══ Records provided

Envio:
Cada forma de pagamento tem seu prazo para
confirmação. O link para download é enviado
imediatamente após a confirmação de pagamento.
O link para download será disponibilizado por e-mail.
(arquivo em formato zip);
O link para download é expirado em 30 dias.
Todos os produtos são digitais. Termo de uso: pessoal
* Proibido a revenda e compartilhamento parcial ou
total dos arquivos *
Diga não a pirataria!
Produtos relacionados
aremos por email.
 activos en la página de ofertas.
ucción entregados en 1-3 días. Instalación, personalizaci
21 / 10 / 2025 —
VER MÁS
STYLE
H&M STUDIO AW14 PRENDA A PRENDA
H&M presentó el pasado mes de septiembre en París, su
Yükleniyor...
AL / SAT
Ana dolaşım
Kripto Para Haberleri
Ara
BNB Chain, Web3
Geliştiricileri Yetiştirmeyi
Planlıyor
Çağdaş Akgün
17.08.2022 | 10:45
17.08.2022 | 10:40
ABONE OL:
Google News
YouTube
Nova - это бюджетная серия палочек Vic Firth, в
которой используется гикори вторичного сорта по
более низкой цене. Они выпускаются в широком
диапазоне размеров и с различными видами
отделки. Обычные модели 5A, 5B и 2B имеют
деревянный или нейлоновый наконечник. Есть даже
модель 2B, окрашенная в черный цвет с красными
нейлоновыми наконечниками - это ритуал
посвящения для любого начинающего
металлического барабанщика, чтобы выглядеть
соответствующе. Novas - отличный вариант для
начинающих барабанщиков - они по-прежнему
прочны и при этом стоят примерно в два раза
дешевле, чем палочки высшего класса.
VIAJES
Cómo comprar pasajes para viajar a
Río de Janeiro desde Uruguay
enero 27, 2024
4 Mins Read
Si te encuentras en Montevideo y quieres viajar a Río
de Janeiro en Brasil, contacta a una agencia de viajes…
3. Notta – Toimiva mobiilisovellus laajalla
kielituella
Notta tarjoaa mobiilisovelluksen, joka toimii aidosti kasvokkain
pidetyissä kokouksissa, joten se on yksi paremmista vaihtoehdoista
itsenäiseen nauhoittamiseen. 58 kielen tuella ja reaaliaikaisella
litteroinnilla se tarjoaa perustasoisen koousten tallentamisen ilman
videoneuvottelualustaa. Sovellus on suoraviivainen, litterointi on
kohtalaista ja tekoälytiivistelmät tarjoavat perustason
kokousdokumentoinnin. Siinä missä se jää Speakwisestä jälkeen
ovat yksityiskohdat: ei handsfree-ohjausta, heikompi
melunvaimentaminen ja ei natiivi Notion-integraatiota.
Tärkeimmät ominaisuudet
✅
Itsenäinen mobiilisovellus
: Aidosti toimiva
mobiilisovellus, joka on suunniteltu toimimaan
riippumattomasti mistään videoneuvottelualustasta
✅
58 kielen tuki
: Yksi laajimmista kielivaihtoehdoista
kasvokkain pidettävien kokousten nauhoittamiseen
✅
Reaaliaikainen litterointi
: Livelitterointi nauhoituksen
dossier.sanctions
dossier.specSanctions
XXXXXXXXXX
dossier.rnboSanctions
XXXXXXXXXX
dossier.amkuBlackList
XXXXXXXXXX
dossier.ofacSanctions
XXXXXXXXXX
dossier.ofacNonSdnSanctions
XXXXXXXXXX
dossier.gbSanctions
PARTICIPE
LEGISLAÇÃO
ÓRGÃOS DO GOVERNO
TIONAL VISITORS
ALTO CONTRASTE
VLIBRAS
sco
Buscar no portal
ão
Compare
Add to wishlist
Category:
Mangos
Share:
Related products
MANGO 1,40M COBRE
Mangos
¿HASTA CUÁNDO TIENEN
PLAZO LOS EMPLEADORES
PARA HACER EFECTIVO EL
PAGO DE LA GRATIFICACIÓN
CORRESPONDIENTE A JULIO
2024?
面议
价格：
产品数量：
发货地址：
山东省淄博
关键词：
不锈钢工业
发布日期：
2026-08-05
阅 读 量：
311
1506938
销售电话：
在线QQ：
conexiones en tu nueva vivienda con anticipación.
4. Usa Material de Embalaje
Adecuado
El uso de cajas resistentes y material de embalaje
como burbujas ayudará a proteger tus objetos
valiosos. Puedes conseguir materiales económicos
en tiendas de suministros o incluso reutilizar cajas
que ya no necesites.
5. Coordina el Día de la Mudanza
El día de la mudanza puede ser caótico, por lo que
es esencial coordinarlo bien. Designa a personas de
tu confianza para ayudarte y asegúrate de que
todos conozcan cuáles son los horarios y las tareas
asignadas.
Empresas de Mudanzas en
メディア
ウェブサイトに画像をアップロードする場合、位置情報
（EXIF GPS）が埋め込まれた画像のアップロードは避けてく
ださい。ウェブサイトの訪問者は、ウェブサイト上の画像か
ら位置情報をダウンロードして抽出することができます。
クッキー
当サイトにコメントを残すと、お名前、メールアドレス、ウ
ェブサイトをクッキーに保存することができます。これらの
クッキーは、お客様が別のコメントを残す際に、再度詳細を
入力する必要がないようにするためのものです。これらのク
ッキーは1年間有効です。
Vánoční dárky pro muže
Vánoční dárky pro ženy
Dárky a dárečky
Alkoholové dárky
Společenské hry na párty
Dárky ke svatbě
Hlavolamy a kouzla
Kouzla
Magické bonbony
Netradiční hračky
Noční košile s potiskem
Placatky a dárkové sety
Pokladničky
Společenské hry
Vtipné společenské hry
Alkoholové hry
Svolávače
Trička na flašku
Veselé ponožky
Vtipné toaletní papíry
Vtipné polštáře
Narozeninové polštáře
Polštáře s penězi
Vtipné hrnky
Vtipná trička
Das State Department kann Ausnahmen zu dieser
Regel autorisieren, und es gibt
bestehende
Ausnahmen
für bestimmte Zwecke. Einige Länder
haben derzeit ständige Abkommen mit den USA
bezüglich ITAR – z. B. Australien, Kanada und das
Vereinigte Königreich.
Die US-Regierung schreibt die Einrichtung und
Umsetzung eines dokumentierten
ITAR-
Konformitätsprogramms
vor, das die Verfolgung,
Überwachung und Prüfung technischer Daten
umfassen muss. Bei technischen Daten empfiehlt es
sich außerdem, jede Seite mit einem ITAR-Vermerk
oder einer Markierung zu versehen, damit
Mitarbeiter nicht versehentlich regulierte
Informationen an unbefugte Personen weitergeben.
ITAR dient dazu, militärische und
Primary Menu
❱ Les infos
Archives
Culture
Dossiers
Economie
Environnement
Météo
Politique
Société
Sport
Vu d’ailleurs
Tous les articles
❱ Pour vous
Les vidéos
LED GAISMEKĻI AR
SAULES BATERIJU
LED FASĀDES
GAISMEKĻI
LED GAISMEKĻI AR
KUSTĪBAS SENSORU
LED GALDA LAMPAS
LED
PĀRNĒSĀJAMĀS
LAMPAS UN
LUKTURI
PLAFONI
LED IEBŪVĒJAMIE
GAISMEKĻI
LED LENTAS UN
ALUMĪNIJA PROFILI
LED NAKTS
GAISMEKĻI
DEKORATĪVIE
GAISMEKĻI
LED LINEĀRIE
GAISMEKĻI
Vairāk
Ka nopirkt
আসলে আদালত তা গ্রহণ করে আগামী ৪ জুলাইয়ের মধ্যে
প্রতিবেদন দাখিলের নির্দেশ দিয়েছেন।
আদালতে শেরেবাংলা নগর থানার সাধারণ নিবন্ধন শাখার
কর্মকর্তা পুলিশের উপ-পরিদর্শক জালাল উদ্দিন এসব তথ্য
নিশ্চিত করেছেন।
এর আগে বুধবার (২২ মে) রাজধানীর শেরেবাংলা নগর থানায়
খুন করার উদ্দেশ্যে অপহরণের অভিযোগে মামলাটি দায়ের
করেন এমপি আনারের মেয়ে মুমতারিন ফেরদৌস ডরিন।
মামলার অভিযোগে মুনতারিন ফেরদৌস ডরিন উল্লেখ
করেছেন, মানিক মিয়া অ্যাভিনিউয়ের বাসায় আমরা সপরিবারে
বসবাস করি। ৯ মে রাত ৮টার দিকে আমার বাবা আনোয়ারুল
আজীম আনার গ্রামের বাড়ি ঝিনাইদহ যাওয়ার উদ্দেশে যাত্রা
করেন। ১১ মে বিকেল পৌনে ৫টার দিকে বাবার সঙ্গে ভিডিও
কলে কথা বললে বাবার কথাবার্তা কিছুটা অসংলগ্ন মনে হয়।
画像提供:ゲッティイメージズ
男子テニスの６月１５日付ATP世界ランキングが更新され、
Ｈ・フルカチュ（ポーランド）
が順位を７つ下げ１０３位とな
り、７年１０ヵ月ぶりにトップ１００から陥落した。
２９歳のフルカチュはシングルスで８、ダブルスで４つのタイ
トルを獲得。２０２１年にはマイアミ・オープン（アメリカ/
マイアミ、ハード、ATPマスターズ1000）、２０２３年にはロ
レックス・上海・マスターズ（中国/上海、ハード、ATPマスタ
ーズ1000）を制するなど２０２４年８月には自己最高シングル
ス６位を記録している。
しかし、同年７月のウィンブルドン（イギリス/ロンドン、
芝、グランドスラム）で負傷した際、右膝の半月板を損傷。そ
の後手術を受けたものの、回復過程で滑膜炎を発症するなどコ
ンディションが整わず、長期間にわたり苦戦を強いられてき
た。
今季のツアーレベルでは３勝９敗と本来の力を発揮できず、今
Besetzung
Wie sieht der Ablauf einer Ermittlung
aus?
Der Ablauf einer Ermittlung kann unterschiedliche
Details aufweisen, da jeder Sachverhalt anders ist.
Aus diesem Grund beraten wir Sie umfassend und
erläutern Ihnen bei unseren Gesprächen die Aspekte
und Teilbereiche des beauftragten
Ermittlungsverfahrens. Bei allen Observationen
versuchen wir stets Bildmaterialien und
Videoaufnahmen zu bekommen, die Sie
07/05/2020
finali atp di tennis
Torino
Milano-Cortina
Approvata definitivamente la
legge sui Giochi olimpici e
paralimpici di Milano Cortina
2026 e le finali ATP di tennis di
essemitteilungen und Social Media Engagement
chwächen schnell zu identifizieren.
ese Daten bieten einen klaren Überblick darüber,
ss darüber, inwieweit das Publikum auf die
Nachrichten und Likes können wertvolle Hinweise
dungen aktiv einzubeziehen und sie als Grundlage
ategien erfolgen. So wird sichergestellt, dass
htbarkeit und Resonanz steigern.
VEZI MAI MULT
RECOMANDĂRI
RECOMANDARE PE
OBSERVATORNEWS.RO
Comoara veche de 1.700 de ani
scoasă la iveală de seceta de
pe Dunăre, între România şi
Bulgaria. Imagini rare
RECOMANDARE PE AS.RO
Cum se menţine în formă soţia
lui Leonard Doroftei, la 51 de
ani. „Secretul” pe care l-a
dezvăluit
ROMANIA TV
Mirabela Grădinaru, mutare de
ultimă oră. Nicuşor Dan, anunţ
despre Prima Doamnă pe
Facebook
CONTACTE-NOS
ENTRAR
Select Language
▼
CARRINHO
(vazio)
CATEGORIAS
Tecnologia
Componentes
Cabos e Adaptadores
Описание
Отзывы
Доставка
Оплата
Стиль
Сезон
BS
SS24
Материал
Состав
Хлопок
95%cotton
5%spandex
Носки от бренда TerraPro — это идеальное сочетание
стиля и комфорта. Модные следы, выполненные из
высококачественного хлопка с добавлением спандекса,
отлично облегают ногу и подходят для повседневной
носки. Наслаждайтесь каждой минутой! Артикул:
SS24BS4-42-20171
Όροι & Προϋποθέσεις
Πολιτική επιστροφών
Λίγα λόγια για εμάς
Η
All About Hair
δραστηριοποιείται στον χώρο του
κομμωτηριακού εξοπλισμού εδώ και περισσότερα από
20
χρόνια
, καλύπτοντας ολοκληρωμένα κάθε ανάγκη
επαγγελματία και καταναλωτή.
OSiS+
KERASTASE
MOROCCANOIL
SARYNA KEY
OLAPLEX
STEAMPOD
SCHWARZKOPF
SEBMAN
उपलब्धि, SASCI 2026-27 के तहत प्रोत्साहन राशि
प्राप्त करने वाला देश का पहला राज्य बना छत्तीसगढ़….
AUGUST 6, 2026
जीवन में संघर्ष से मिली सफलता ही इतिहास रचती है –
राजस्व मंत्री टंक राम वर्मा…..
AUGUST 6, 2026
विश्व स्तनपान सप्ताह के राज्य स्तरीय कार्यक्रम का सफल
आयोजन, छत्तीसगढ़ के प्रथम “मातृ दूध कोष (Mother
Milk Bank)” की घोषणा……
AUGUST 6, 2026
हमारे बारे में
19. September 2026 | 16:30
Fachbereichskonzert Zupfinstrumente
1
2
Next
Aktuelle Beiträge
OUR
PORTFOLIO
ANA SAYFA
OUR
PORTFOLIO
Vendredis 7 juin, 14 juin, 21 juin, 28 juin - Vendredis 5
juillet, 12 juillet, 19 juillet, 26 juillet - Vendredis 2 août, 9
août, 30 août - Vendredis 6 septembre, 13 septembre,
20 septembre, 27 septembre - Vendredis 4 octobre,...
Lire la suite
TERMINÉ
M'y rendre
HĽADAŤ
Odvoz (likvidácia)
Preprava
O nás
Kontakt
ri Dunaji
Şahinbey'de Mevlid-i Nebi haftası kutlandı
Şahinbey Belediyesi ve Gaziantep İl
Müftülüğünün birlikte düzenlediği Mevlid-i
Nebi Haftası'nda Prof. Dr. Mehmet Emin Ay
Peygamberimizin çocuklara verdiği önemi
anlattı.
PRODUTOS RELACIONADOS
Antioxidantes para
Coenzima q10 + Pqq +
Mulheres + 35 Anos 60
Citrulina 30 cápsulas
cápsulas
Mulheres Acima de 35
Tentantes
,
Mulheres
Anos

════

→ **Task description**
Repeat exactly the lines from the first line of the records above through the line containing "BNB Chain, Web3", both included, and nothing else.

→ **Task answer**
Envio:
Cada forma de pagamento tem seu prazo para
confirmação. O link para download é enviado
imediatamente após a confirmação de pagamento.
O link para download será disponibilizado por e-mail.
(arquivo em formato zip);
O link para download é expirado em 30 dias.
Todos os produtos são digitais. Termo de uso: pessoal
* Proibido a revenda e compartilhamento parcial ou
total dos arquivos *
Diga não a pirataria!
Produtos relacionados
aremos por email.
 activos en la página de ofertas.
ucción entregados en 1-3 días. Instalación, personalizaci
21 / 10 / 2025 —
VER MÁS
STYLE
H&M STUDIO AW14 PRENDA A PRENDA
H&M presentó el pasado mes de septiembre en París, su
Yükleniyor...
AL / SAT
Ana dolaşım
Kripto Para Haberleri
Ara
BNB Chain, Web3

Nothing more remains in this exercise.